Vertex shaders process each vertex of a mesh and determine how it’s positioned on screen. In Splitshade, vertex shaders are optional — you only need one if you're working with custom geometry (like a mesh).

How Vertex Shaders Work

If your WGSL code includes a @vertex function, Splitshade will use that function to process each vertex. You’re expected to:

  • Define input attributes (e.g., position, color)
  • Output a position in clip space (vec4<f32>)
  • Optionally pass custom data to the fragment shader

Vertex shaders run once per vertex, not per pixel.
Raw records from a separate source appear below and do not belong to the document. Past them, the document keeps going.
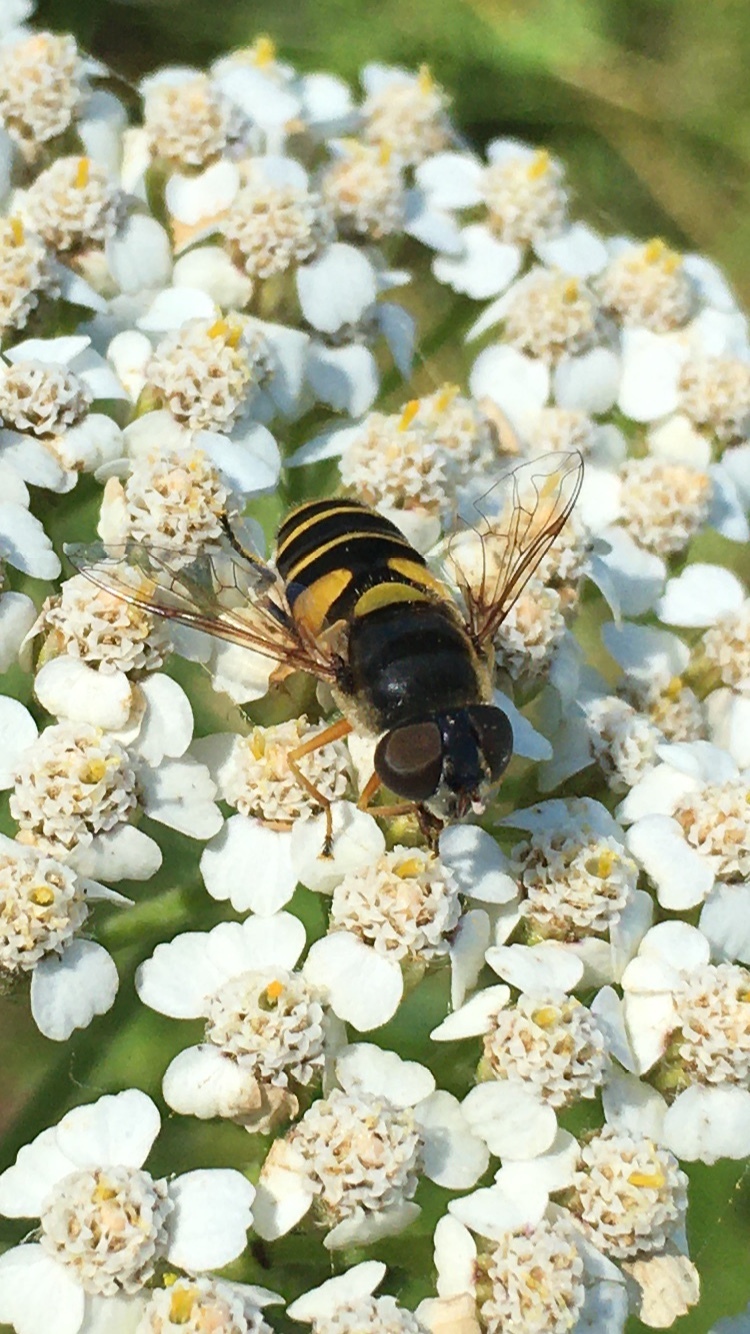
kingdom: Animalia
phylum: Arthropoda
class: Insecta
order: Diptera
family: Syrphidae
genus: Eristalis
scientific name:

They're commonly used for transforming geometry, animating meshes, or passing interpolated data to the fragment stage.

When to Use

Use a vertex shader when you need:

  • Custom geometry (e.g. meshes, lines, shapes)
  • Per-vertex animation or transformations
  • Attributes like color or normals passed to fragment shaders

For full-screen effects, Splitshade provides a built-in fullscreen triangle — no vertex shader required (see Fragment Shaders).

Getting Started

To define a vertex shader in WGSL:

  • Use the @vertex annotation
  • Provide a @builtin(vertex_index) or custom attributes
  • Return a @builtin(position) output
wgsl
@vertex
fn main(@builtin(vertex_index) vertexIndex: u32) -> @builtin(position) vec4<f32> {
  var pos = array<vec2<f32>, 3>(
    ...
  );
  return vec4<f32>(pos[vertexIndex], 0.0, 1.0);
}

Passing Custom Attributes to the Fragment Shader

To pass values (like color or UVs) to the fragment shader, return a struct with @location(n) attributes:

wgsl
struct VertexOut {
  @builtin(position) pos: vec4<f32>,     // Position is required
  @location(0) color: vec3<f32>,         // Custom data passed to fragment shader
};

@vertex
fn main(@builtin(vertex_index) i: u32) -> VertexOut {
  var positions = array<vec2<f32>, 3>(...);
  var colors = array<vec3<f32>, 3>(...);

  var out: VertexOut;
  out.pos = vec4<f32>(positions[i], 0.0, 1.0);
  out.color = colors[i];
  return out;
}

The fragment shader can receive @location(0) inputs to use the color, UV, etc., from each vertex.

Inputting Geometry

To go beyond hardcoded arrays, you can use the Mesh Panel in the Splitshade UI to upload a .obj file. This lets you visualize complex geometry without writing vertex buffers by hand.